Agro PR Soja em Guarapuava

O retorno da lei ocorre em um estado que lidera a produção nacional de soja e ocupa posição estratégica no comércio global de grãos. Mais do que uma questão tributária, a medida reposiciona Mato Grosso no embate entre modelos de desenvolvimento que disputam espaço no Brasil: de um lado, cadeias produtivas alinhadas a compromissos ambientais internacionais; de outro, setores que veem esses acordos como entraves à expansão econômica em áreas consideradas legalmente disponíveis.

A reativação do dispositivo provocou reação imediata do governo federal. A Advocacia-Geral da União (AGU) solicitou ao STF uma nova prorrogação da suspensão por pelo menos 120 dias, argumentando que a aplicação imediata da lei pode gerar efeitos ambientais e econômicos difíceis de reverter.

O que é a Moratória da Soja e por que ela incomoda

A Moratória da Soja nasceu em 2006 como um acordo voluntário firmado por empresas exportadoras, com apoio do governo federal e de organizações da sociedade civil, para barrar a comercialização de soja cultivada em áreas da Amazônia desmatadas após 2008. O pacto surgiu em resposta à pressão internacional por cadeias produtivas mais responsáveis e rapidamente se tornou um dos principais instrumentos de contenção do avanço da fronteira agrícola sobre o bioma.

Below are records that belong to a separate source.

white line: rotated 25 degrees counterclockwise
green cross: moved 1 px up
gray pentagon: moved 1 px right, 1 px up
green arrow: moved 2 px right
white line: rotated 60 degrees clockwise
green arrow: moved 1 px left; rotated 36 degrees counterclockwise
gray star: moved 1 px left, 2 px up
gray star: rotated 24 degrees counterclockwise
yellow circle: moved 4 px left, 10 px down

O acordo envolve empresas associadas à Associação Brasileira das Indústrias de Óleos Vegetais (Abiove) e à Associação Nacional dos Exportadores de Cereais (Anec), além de contar com o apoio de organizações como o Greenpeace Brasil e o Instituto de Pesquisa Ambiental da Amazônia (Ipam). Seu cumprimento é monitorado por sistemas de satélite que cruzam dados de produção agrícola com registros de desmatamento.

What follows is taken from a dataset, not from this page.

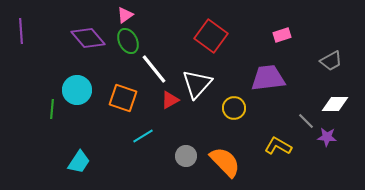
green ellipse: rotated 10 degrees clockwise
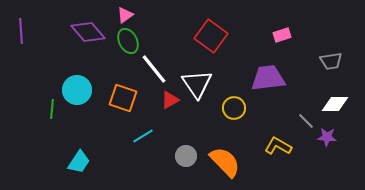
purple diamond: moved 6 px up
gray trapezoid: rotated 20 degrees clockwise
white triangle: rotated 16 degrees counterclockwise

Os resultados frequentemente citados pelos defensores da moratória indicam que é possível expandir a produção sem avançar sobre novas áreas de floresta. Entre 2009 e 2022, a produção de soja na Amazônia cresceu de forma expressiva, enquanto o desmatamento apresentou queda significativa no mesmo período. Segundo o Greenpeace Brasil, apenas uma pequena fração da soja produzida hoje no bioma está fora das regras do acordo, fator considerado decisivo para o acesso a mercados exigentes, como o da União Europeia.

Ainda assim, a moratória se tornou alvo de críticas de setores ruralistas, que a classificam como uma restrição privada sobre áreas que, do ponto de vista legal, poderiam ser exploradas economicamente.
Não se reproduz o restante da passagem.